The same ship which had brought the ominous news to O'Neil also brought Curtis Gordon north. He had remained in Seattle only long enough to see the Illis story in print, and then had hastened back to the front. But his satisfaction over the mischief he had done received a rude jolt when at his first moment of leisure he looked over the late magazines which he had bought before taking leave. In one which had appeared on the news-stands that very day he found, to his amazement, an article by Miss Eliza Appleton, in which his own picture appeared. He pounced upon it eagerly; and then, as he read, his eyes narrowed and his jaw stiffened. There, spread out to the public gaze, was his own record in full, including his initial venture into the Kyak coal-fields, his abandonment of that project in favor of Hope Consolidated, and an account of his connection with the latter enterprise. Eliza had not hesitated to call the mine worthless, and she showed how he, knowing its worthlessness from the first, had used it as a lure to investors. Then followed the story of his efforts to gain a foothold in the railroad struggle, his defeat at the Salmon River Canon, his rout at the delta crossing, and his final death-blow at Kyak. His career stood out boldly in all its fraudulent colors; failure was written across every one of his undertakings. The naked facts showed him visionary, incompetent, unscrupulous.

Thus far he had succeeded in keeping a large part of his stock- holders in ignorance of the true condition of Hope Consolidated, but he quailed at the inevitable result of this article, which had been flung far and wide into every city and village in the land. He dared not think of its effect upon his present enterprise, now so auspiciously launched. He had made a ringing appeal to the public, and its support would hinge upon its confidence in him as a man of affairs. Once that trust was destroyed the Cortez Home Railway would crumble as swiftly as had all his other schemes.

The worst of it was that he knew himself shut off from the world for five days as effectually as if he were locked in a dungeon. There was no wireless equipment on the ship, he could not start the machinery of his press bureau, and with every hour this damnable story was bound to gain momentum. He cursed the luck which had set him on this quest for vengeance and bound his hands.

Once he had gathered his wits, he occupied himself in the only possible way—by preparing a story of his own for the wire. But for the first time in his experience he found himself upon the defensive and opposing a force against which no bland persuasiveness, no personal magnetism could prevail.

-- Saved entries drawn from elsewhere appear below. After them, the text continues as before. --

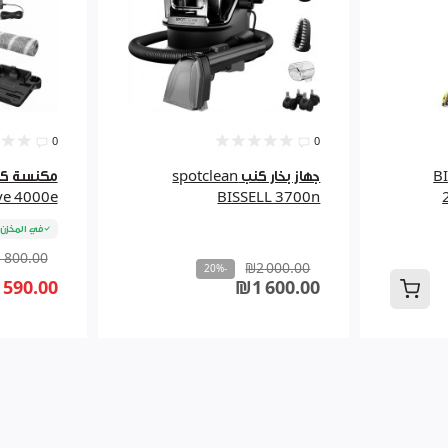
0
0
BISSEL
جهاز بخار كنب spotclean
ve 4000e
BISSELL 3700n
في المخزن
 800.00
₪2 000.00
-20%
 590.00
₪1 600.00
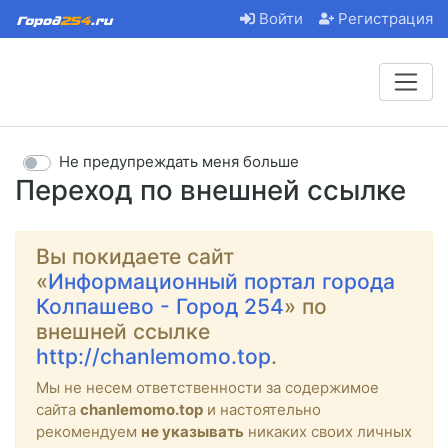
Войти
Регистрация
Не предупреждать меня больше
Переход по внешней ссылке
Вы покидаете сайт
«
Информационный портал города
Колпашево - Город 254
» по
внешней ссылке
http://chanlemomo.top
.
Мы не несем ответственности за содержимое
сайта
chanlemomo.top
и настоятельно
рекомендуем
не указывать
никаких своих личных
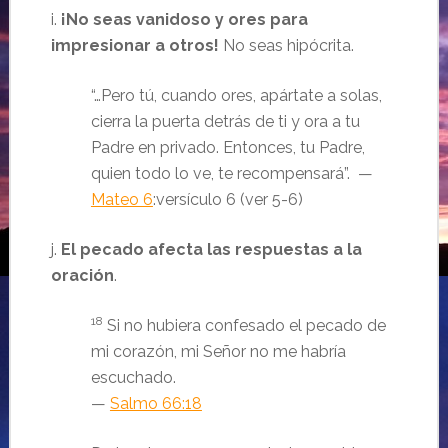
i.
¡No seas vanidoso y ores para
impresionar a otros!
No seas hipócrita.
“…Pero tú, cuando ores, apártate a solas,
cierra la puerta detrás de ti y ora a tu
Padre en privado. Entonces, tu Padre,
quien todo lo ve, te recompensará”. —
Mateo 6
:versículo 6 (ver 5-6)
j.
El pecado afecta las respuestas a la
oración
.
18
Si no hubiera confesado el pecado de
mi corazón, mi Señor no me habría
escuchado.
—
Salmo 66:18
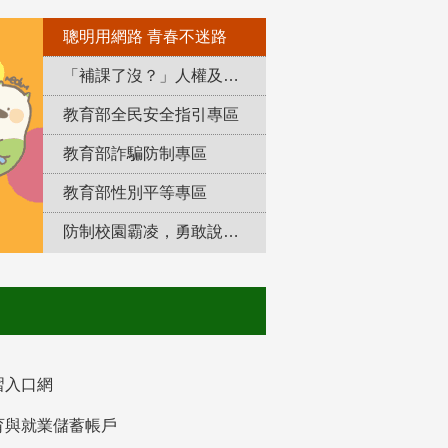
聰明用網路 青春不迷路
「補課了沒？」人權及轉型正義教育專區
教育部全民安全指引專區
教育部詐騙防制專區
教育部性別平等專區
防制校園霸凌，勇敢說出來！
習入口網
育與就業儲蓄帳戶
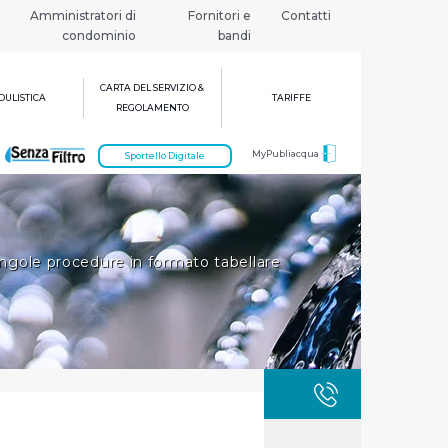
Amministratori di
Fornitori e
Contatti
condominio
bandi
CARTA DEL SERVIZIO &
ULISTICA
TARIFFE
REGOLAMENTO
MyPubliacqua
Sportello Digitale
ingole procedure in formato tabellare
GUASTI
800 3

In the scattered nature of his support lay his greatest weakness, for it made the task of self-justification extremely difficult. Perhaps it was well for his peace of mind that he could not measure the full effect of those forces which Eliza Appleton's pen had set in motion.

In Omar, of course, the article excited lively interest. O'Neil felt a warm thrill of satisfaction as he read it on the morning after his scene with Eliza and Dan. But it deepened his feeling of obligation almost painfully; for, like all who are thoughtlessly prodigal of their own favors, he was deeply sensible of any kindness done himself. Eliza's dignified exposition of Alaskan affairs, and particularly the agreeable things she had written about him, were sure to be of great practical assistance, he knew, and he longed to make some real return. But so far as she was concerned there seemed to be nothing that he could do. With Dan, of course, it was quite different. Mere money or advancement, he admitted seemed paltry, but there was a possibility of another kind of service.

Meanwhile Dan was struggling with his problem in his own way. The possibility that Natalie had voluntarily betrayed him was a racking torture, and the remembrance of Eliza's words added to his suffering. He tried to gain some hint of his chief's feeling, but Murray's frank and friendly attitude baffled him.

When at last he received a brief note from Natalie asking him to call, he raced to Hope afraid, yet eager to hear what she might say. She met him on the dock as he left the S. R. & N. motorboat and led him directly to the house.